Perhaps it’s just a question of logistics ie: too close to an expected runoff in the fall for the NDP to seriously consider the question – for now.

Whatever. The NDP seems keen enough about cleaning up its image. All of a sudden, the party of conscience is musing aloud about phasing out taxes for small business.

Unlike the previous NDP convention where Layton called for an immediate troop pull out from Afghanistan, there was no boffo moment at the Halifax confab.

But for part of the party’s traditional base, the motley-crew of activists pushing issues like decriminalization of pot, the weekend was a watershed moment.

The NDP has officially, it seems, severed its ties to its radical fringe, killing a motion calling for an end to marijuana prohibition even before it got to the convention floor. It never came to a vote on the convention floor, hung up by a procedural oversight, or shenanigans by party brass, depending on your perspective.

No more hippy dipping for the Dippers. We’re a serious party now. Focussed on winning.

The grumbling among the pro-pot crowd in Halifax got louder over the treatment of former NDP candidate Dana Larsen.

Larsen, some of you will remember, ran for the NDP in West Vancouver-Sunshine Coast-Sea to Sky Country last time out.

Larsen was bounced after an embarrassing video surfaced on the CBC of him bonging up a storm, partaking in the earthly delights of the tree of knowledge, as it were.

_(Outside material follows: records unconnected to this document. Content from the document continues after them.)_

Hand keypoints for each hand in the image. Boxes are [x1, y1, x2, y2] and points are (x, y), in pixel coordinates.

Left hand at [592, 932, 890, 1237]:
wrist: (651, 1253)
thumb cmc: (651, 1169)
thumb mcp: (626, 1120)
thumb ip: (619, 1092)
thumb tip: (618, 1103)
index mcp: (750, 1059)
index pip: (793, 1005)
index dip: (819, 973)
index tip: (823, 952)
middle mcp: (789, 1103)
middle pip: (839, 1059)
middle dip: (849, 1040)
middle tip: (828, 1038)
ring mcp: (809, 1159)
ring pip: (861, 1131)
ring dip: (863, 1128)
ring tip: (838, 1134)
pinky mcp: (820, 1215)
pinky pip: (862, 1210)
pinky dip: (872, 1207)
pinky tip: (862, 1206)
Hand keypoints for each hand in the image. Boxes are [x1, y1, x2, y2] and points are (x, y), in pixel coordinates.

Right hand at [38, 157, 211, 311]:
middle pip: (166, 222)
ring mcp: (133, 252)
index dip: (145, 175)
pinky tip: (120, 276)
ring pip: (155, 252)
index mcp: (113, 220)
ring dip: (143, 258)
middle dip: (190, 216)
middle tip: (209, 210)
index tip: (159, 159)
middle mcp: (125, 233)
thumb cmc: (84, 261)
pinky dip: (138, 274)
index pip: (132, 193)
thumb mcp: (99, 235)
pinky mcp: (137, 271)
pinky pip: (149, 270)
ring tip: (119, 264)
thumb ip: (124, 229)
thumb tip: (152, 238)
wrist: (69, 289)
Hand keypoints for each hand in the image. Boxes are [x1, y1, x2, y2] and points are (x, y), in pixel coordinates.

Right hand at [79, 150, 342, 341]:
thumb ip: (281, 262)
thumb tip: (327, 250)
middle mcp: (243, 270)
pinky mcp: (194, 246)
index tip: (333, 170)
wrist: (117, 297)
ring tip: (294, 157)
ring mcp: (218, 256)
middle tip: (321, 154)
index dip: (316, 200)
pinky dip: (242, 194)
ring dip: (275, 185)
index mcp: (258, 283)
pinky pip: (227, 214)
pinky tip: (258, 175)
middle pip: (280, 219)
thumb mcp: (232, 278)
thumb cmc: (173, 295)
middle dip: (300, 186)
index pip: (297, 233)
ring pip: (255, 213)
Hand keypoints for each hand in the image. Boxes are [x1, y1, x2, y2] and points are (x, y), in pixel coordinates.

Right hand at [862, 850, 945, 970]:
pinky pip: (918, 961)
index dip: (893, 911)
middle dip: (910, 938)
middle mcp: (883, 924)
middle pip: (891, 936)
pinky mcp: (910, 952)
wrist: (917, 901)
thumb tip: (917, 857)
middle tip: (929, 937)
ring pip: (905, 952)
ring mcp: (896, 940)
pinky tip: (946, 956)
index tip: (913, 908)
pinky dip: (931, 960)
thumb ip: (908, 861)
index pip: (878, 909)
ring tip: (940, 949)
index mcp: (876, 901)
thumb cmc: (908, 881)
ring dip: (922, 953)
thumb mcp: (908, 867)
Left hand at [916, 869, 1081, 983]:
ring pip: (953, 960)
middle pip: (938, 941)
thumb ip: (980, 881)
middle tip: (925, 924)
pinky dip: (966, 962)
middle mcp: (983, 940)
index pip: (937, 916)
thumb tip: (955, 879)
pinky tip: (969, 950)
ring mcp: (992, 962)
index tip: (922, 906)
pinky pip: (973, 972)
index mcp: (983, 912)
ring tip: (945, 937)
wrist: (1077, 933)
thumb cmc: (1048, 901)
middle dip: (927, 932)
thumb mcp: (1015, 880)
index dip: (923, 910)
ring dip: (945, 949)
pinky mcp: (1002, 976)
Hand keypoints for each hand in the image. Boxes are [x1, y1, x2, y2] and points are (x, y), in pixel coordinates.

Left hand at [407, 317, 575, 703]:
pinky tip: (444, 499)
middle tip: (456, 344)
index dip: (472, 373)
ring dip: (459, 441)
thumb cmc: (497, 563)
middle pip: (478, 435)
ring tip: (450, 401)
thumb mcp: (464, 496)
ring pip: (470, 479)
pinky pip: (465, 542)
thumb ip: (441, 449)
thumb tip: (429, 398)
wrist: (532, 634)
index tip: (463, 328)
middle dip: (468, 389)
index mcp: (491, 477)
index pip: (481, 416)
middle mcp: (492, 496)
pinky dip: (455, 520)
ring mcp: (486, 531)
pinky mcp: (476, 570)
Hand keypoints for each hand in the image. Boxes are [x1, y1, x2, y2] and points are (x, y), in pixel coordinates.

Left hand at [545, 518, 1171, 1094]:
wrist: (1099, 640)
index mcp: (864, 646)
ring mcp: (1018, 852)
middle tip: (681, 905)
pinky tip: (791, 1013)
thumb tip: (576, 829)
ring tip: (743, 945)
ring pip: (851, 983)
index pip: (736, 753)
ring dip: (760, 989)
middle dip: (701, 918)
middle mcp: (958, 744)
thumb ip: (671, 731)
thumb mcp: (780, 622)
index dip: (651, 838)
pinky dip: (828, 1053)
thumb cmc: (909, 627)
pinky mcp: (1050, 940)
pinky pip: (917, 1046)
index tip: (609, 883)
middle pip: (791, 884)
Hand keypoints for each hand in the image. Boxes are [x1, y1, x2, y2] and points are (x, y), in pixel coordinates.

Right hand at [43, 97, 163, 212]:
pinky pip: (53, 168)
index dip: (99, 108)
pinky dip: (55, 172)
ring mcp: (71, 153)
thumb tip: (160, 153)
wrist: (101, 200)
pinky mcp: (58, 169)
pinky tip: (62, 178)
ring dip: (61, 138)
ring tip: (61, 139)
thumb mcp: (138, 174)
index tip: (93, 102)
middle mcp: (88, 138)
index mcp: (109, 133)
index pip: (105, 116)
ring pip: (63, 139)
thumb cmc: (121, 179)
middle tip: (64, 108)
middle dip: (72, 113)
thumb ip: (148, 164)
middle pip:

Seems Larsen continued his pro-pot activism within the party, signing up support for that aformentioned motion to end pot prohibition for the Halifax gathering, post political daze. His End Prohibition group boasts some 800 party members.

Only, he says he was stripped of his observer status by convention organizers before he could get in the front door . And left to wander on the sidewalk outside to tell his story when he arrived in Halifax last Friday.

The NDP convention Facebook event page quickly filled with posts condemning the party’s decision. Larsen’s lobbying efforts around the pot prohibition issue – he helped cover some delegates’ travel expenses – are reportedly what got him the boot, seen by party brass as vote buying.

The new NDP? Seems like so long ago that Layton was shooting his own pro-pot video on Pot-TV. Back then, in 2003, the NDP leader was calling on young people and drug reformers to join the party. What a difference six years in Ottawa makes.